Síntese das Tratativas e Impactos Comerciais
| Eixo do Impasse | Situação Atual e Posição Brasileira |
| Regulamentação Motivadora | Regulamento (UE) 2019/6 (restrições ao uso de antimicrobianos na pecuária). |
| Cadeias Afetadas | Aves, bovinos, pescados, ovos e mel. |
| Auditoria Europeia no Brasil | Inspeção nas cadeias de aves e mel realizada entre 24/08 e 04/09/2026. |
| Risco ao Acordo Mercosul-UE | Anulação dos ganhos de cotas e reduções tarifárias obtidos no tratado. |
| Medidas de Resposta | Possibilidade de reciprocidade jurídica, acionamento do acordo e da OMC. |
Destaques do Posicionamento Oficial e Próximos Passos
- Falta de diálogo e protecionismo: O Governo manifestou indignação pela ausência de consultas prévias antes da decisão adotada em 12 de maio de 2026, cobrando transparência e critérios puramente técnicos imunes a pressões protecionistas.

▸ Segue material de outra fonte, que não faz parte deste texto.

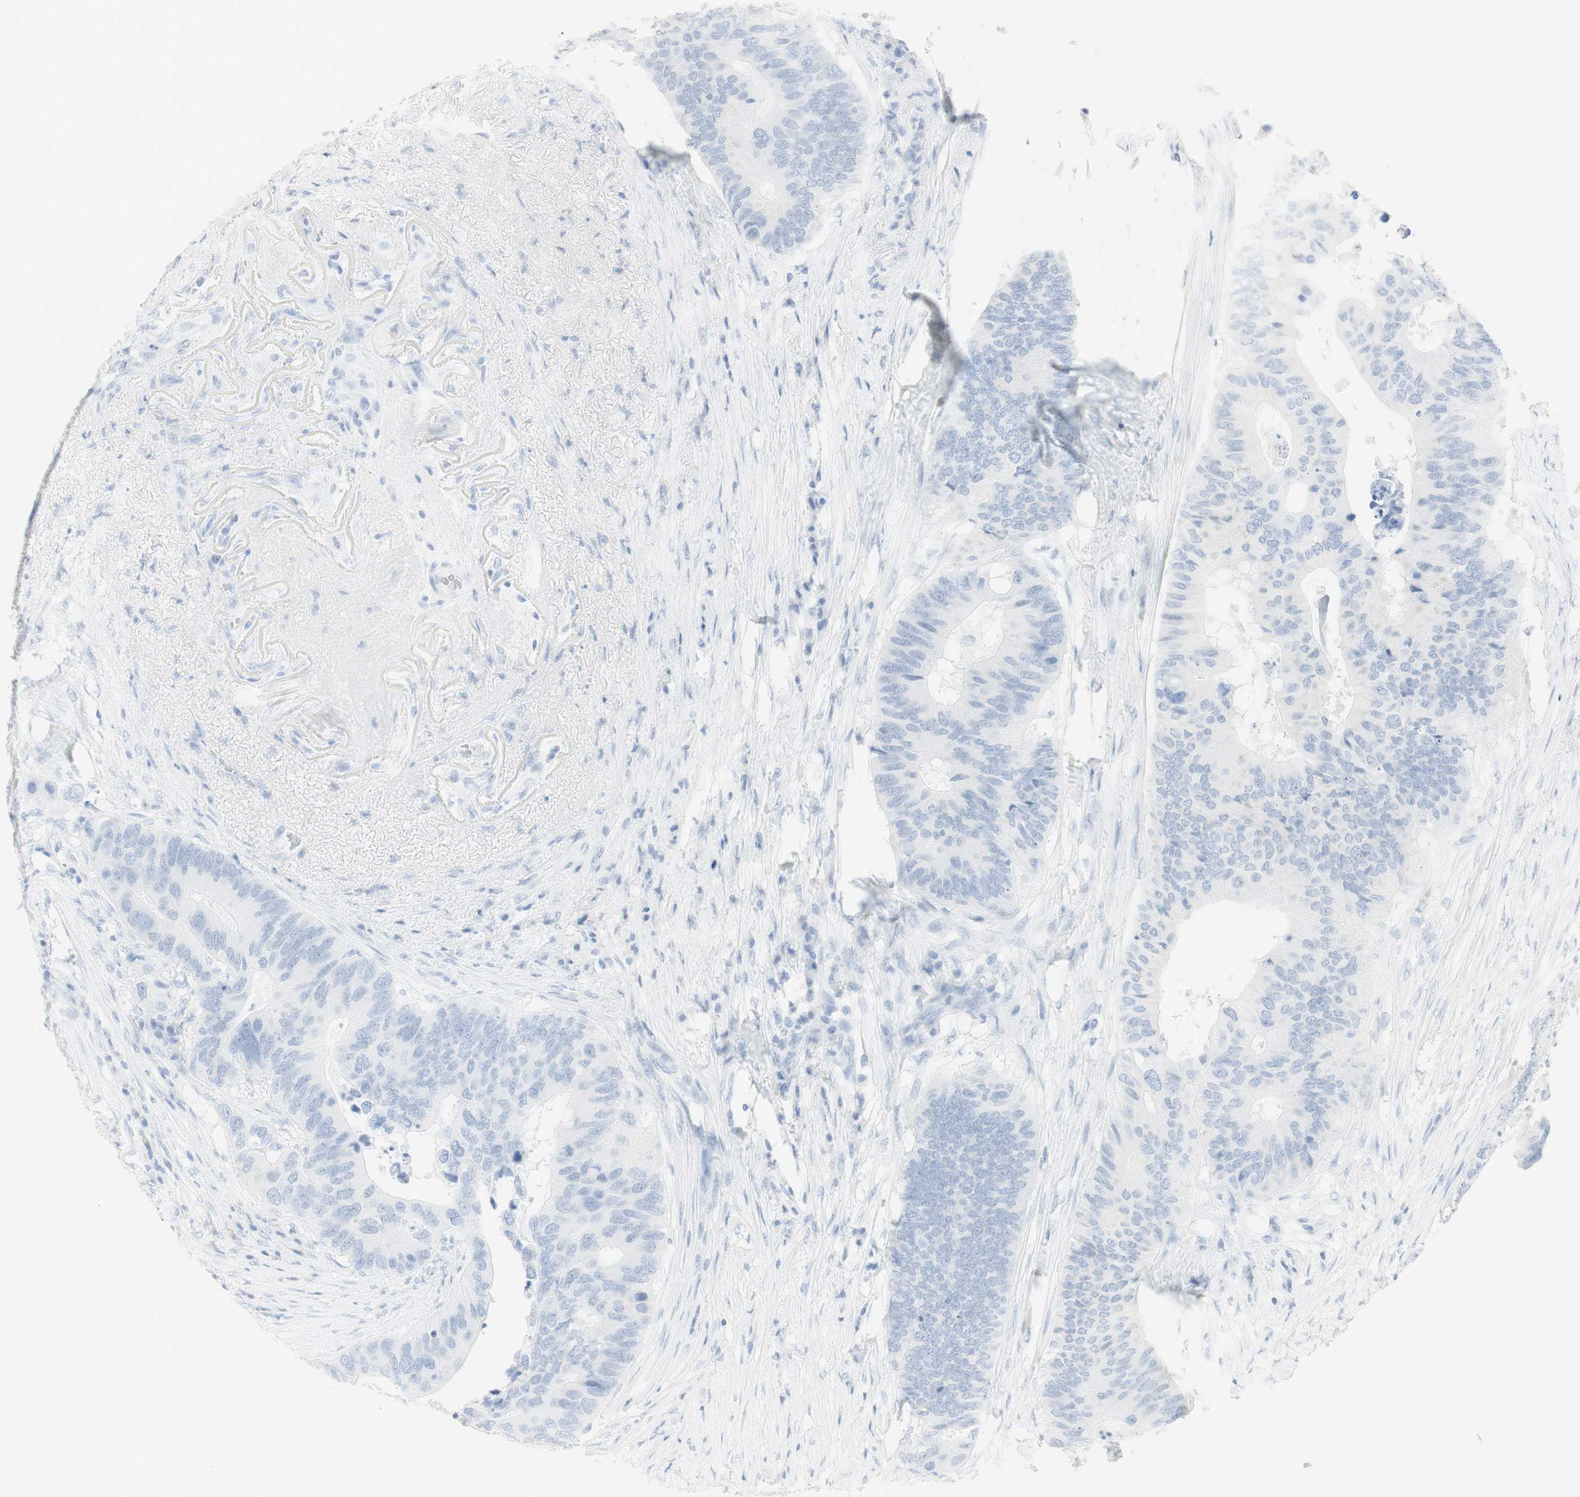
{"staining": {"intensity": "negative", "quantity": "none", "location": "none"}, "tissue": "colorectal cancer", "cell_type": "Tumor cells", "image_type": "cancer", "snomed": [{"axis": "morphology", "description": "Adenocarcinoma, NOS"}, {"axis": "topography", "description": "Colon"}], "caption": "An immunohistochemistry (IHC) histopathology image of colorectal cancer is shown. There is no staining in tumor cells of colorectal cancer. (Stains: DAB (3,3'-diaminobenzidine) immunohistochemistry with hematoxylin counter stain, Microscopy: brightfield microscopy at high magnification).", "gene": "NAPSA", "patient": {"sex": "male", "age": 71}}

- Engajamento e auditorias em curso: O Brasil adaptou procedimentos, enviou as documentações exigidas e aceitou passar por auditagem nas cadeias de aves e mel (de 24/08 a 04/09/2026), procedimento ao qual outros parceiros da UE não foram submetidos.

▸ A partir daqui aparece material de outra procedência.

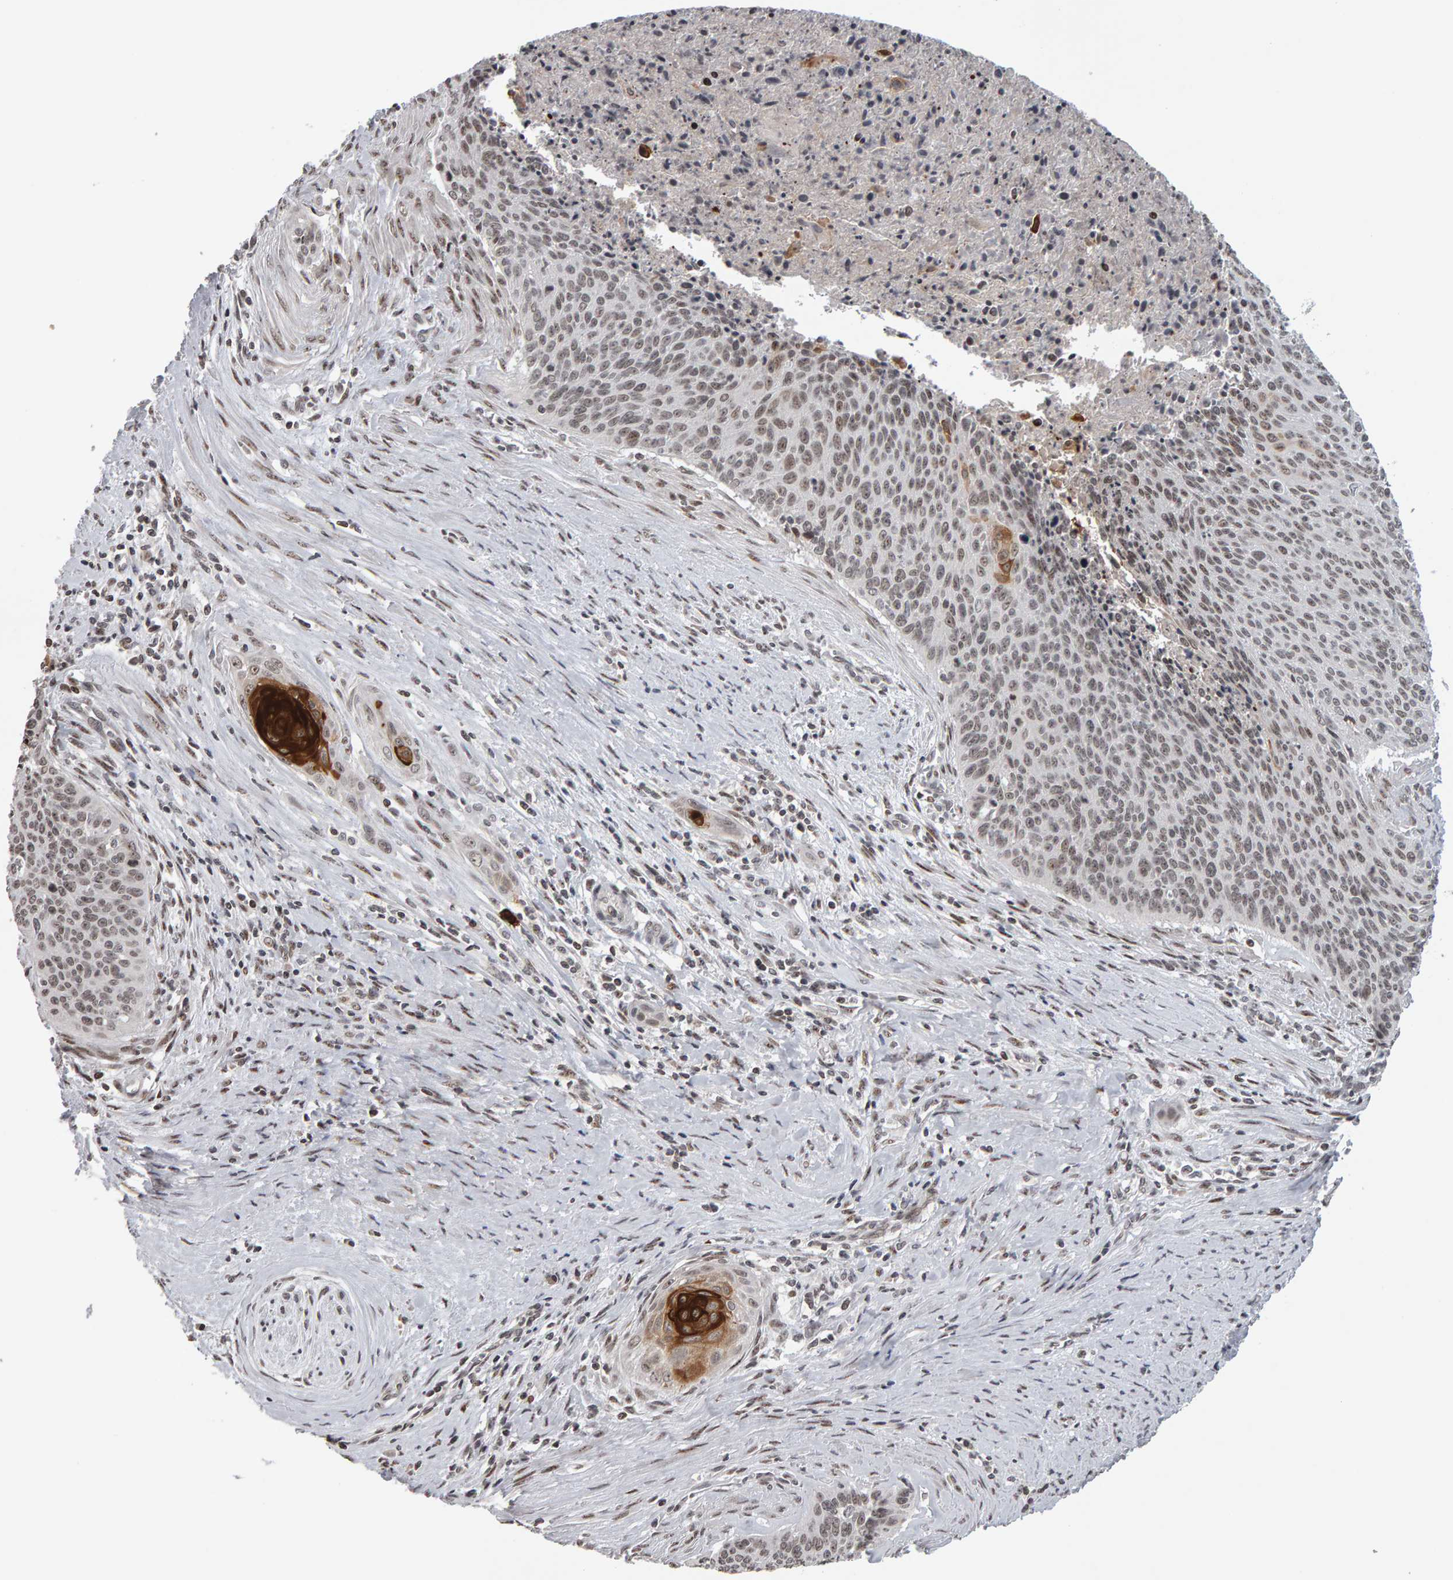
{"staining": {"intensity": "weak", "quantity": ">75%", "location": "nuclear"}, "tissue": "cervical cancer", "cell_type": "Tumor cells", "image_type": "cancer", "snomed": [{"axis": "morphology", "description": "Squamous cell carcinoma, NOS"}, {"axis": "topography", "description": "Cervix"}], "caption": "DAB (3,3'-diaminobenzidine) immunohistochemical staining of human cervical cancer (squamous cell carcinoma) demonstrates weak nuclear protein expression in approximately >75% of tumor cells.", "gene": "TRAM1", "patient": {"sex": "female", "age": 55}}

- Rigor do sistema sanitário: O país reafirmou a solidez da defesa agropecuária nacional, lembrando que abastece com segurança mais de 150 países e possui histórico consolidado de conformidade com as exigências comunitárias.
- Ameaça de retaliação comercial: A exclusão dos produtos brasileiros compromete o equilíbrio de concessões do Acordo Mercosul-UE. Caso o bloqueio não seja revertido tempestivamente, o Brasil acionará mecanismos multilaterais e aplicará instrumentos de reciprocidade comercial.
Declaração Oficial: “O Brasil reafirma o compromisso com a segurança e a sustentabilidade dos seus produtos. A exclusão dessas cadeias anula parte importante dos ganhos do Acordo Mercosul-UE. Caso as tratativas não conduzam a uma solução satisfatória, o Brasil reserva-se o direito de recorrer a medidas de reciprocidade e aos mecanismos do comércio multilateral.”